■ **Saved entries**:
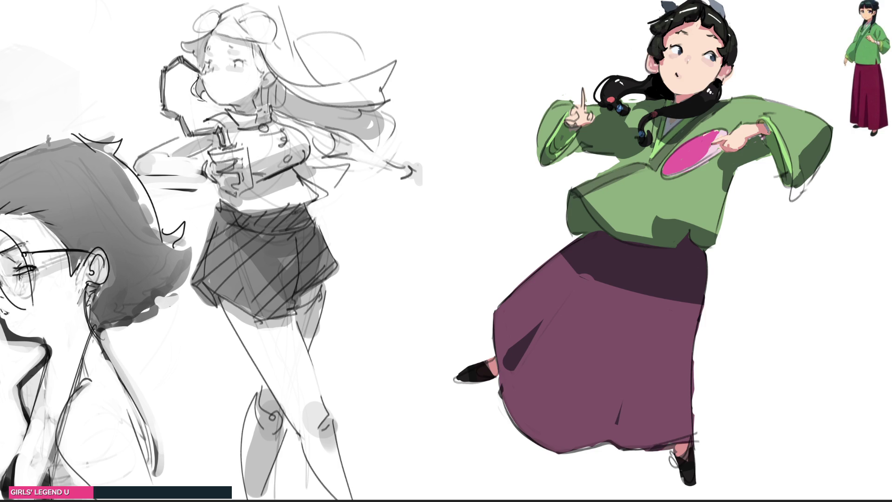
left_click_drag(761, 124, 763, 131)
Lighten the cuff edge, darken the raised hand's fingers, and redraw the mouth as a small open o
mouse_move(757, 131)
left_mouse_down()
mouse_move(752, 124)
mouse_move(756, 138)
left_mouse_up()
left_click_drag(576, 114, 581, 126)
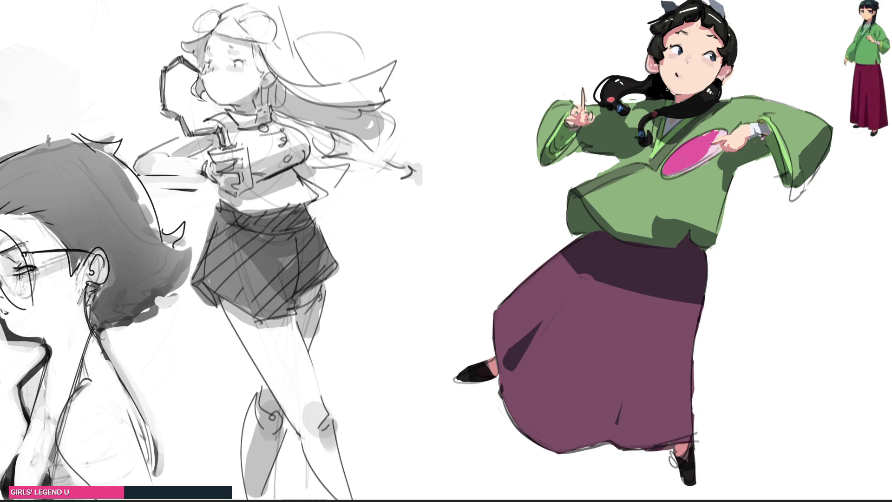
left_click_drag(677, 93, 696, 93)
key("ctrl+z")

■ **Aim of the exercise**:
An exact copy of every record above is needed, with all pictures left out.

■ **Response for this exercise**:
left_click_drag(761, 124, 763, 131)
Lighten the cuff edge, darken the raised hand's fingers, and redraw the mouth as a small open o
mouse_move(757, 131)
left_mouse_down()
mouse_move(752, 124)
mouse_move(756, 138)
left_mouse_up()
left_click_drag(576, 114, 581, 126)
left_click_drag(677, 93, 696, 93)
key("ctrl+z")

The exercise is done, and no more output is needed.